Other candidate finalists included Larry Fonnest, John Kluchka, Brad Kadue and Rich Baker.
• Unanimously approved a redevelopment plan for the 55 West Redevelopment Project Area and a tax increment financing plan for the Highway 55 TIF District No. 1. The area is at the northeast corner of Highway 55 and Highway 169, with parcels of land north and south of Golden Valley Road stretching east until hitting Boone Avenue.
Final plans for the Tiburon 55 project, a 142-unit market rate apartment project, were also unanimously approved during the Dec. 18 meeting. The proposed apartments were cited as a major factor in the Planning Commission’s approval of the project.
The main objective in developing the plans is to provide safer access at Highway 55 and Decatur Avenue North, and to create a sidewalk system connection 7th Avenue and Golden Valley Road.

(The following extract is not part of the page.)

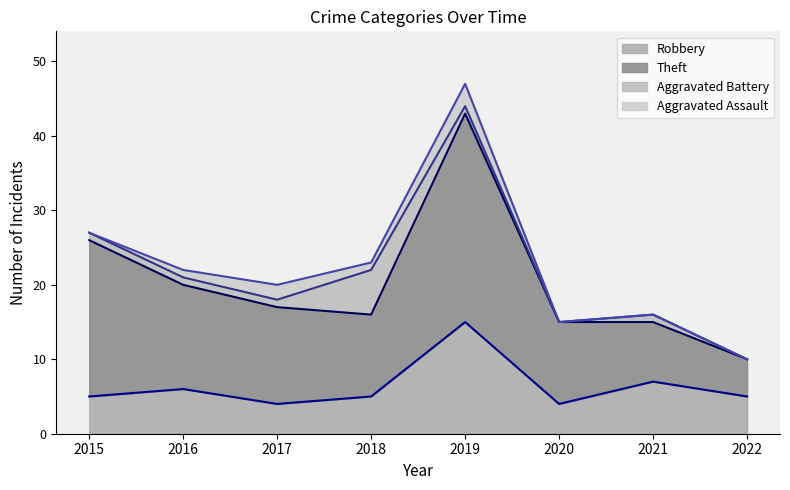

What is the sum of the Aggravated Battery values at 2015 and 2022?

1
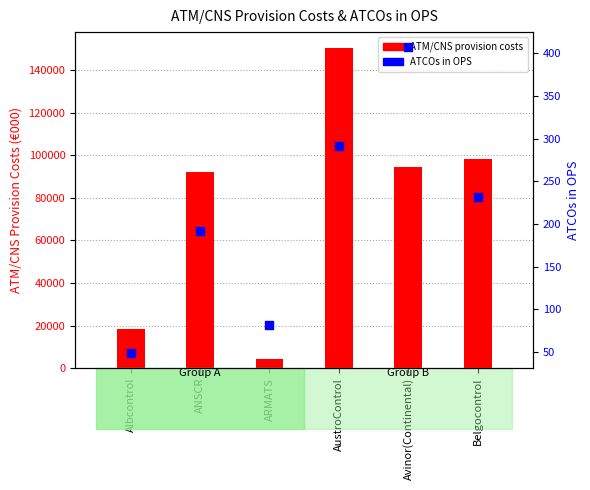

What are all the series names shown in the legend?

ATM/CNS provision costs, ATCOs in OPS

The Tiburon 55’s developers will install sidewalks at the new facility, but the redevelopment plan depends on a sidewalk system beyond the building site and managing the traffic at an existing ramp to Highway 55 at Decatur Avenue North.
As a Renewal and Renovation District, increments can be collected for up to 15 years, estimated at $3.2 million total.

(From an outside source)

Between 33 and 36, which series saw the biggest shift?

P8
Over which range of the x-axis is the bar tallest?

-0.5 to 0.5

Pentel praised the use of TIF, describing as a “win-win for the city.”
• Voted 3-1 (Pentel had excused herself from the meeting) to approve a preliminary planned unit development for the 3.9.4. Apartments, a combination six-story, 308-unit market-rate apartment and 118-unit market-rate senior living facility (with memory care and assisted living). If final approval is granted, construction on both buildings could start this spring.
The proposal drew more than 10 comments when a public hearing was opened.
“We have the two apartments behind our houses now, and we hear the dumpsters clang,” said Joanne Fox, who lives near the proposed 3.9.4 site. “They have 12 units. Now you are going to multiply that beyond my conception. We are going to lose a beautiful woods. Our quality of life is going to change dramatically. Our home values have dropped. We are not going to be able to sell our home and replace it with something comparative. I feel bad for the young people, but I would like the city council to use their power for our benefit. You’ve got power, do you have heart?”
David Webb, son of the late restaurant owner of by the same name, presented a list of six reasons why he did not believe the project was suited for the site. Webb manages the Good Day Café adjacent to the site and wants to see the site redeveloped differently.
The council voted 3-1 to approve the preliminary planned unit development, with Scanlon voting against it due to “too many unresolved issues.”
• Unanimously approved a preliminary planned unit development for The Colonnade, a 173-unit market-rate apartment building proposed for the southeast corner of Xenia Avenue and Golden Hills Drive. There were no public comments on the proposal.